Comparison at a Glance
Below is a comparison of LTCG tax treatment across asset classes in India:
| Asset Class | Holding Period | Tax Rate | Indexation | Exemption |
|---|---|---|---|---|
| Equity Shares | >12 months | 10% | No | ₹1 lakh/year |
| Debt Mutual Funds | >36 months | 20% | Yes | None |
| Real Estate | >24 months | 20% | Yes | None |
| Gold ETFs | >36 months | 20% | Yes | None |
| Hybrid Funds | Depends on equity component | 10% or 20% | Conditional | ₹1 lakh if equity-heavy |
This table highlights the differential treatment based on asset type and holding duration. While equities enjoy lower tax rates and annual exemptions, other assets benefit from indexation, reducing effective tax burdens over time. Investors must plan based on these distinctions to optimize post-tax returns.
Why It Matters
The reintroduction of LTCG tax has far-reaching implications for investment behavior, tax compliance, and market dynamics in India. It reshaped how investors approach equity holdings and long-term wealth creation.
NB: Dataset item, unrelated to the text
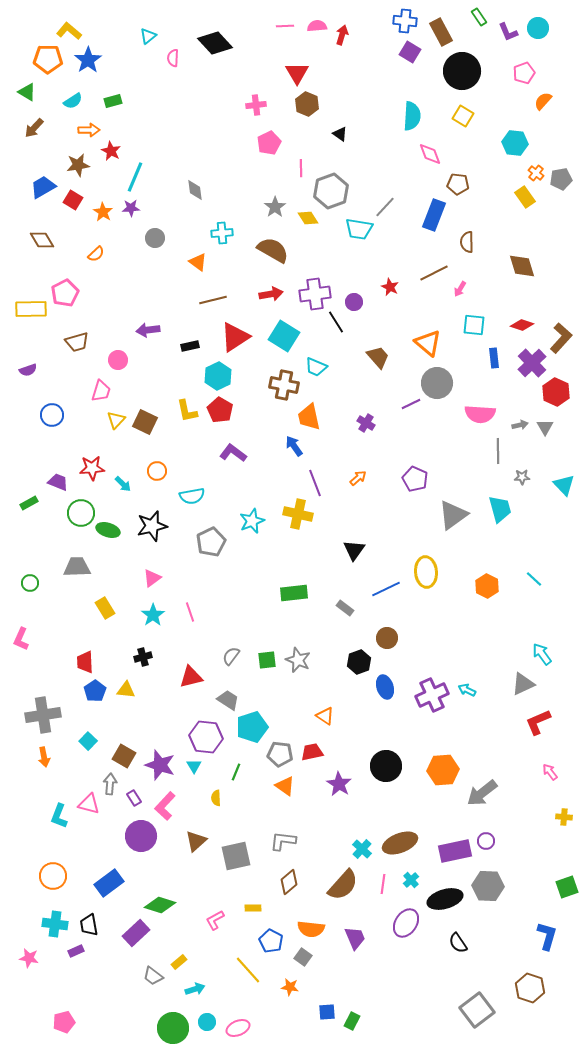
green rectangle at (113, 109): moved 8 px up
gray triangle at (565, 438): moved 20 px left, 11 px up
- Revenue Impact: The government expected to raise ₹14,000 crore annually from the new LTCG regime.
- Investor Behavior: Some investors shifted to short-term trading to avoid crossing the ₹1 lakh threshold.
- Tax Planning: The exemption encourages spreading gains across financial years through staggered sales.
- Compliance Burden: Investors now need to track cost basis and holding periods meticulously.
- Market Sentiment: The announcement initially triggered a short-term market correction due to profit booking.
- Policy Signal: It signaled a move toward taxing wealth creation, aligning with global capital gains taxation norms.
The LTCG tax reflects a balanced approach—curbing excessive tax-free gains while protecting small investors. Its long-term impact continues to shape India’s investment landscape.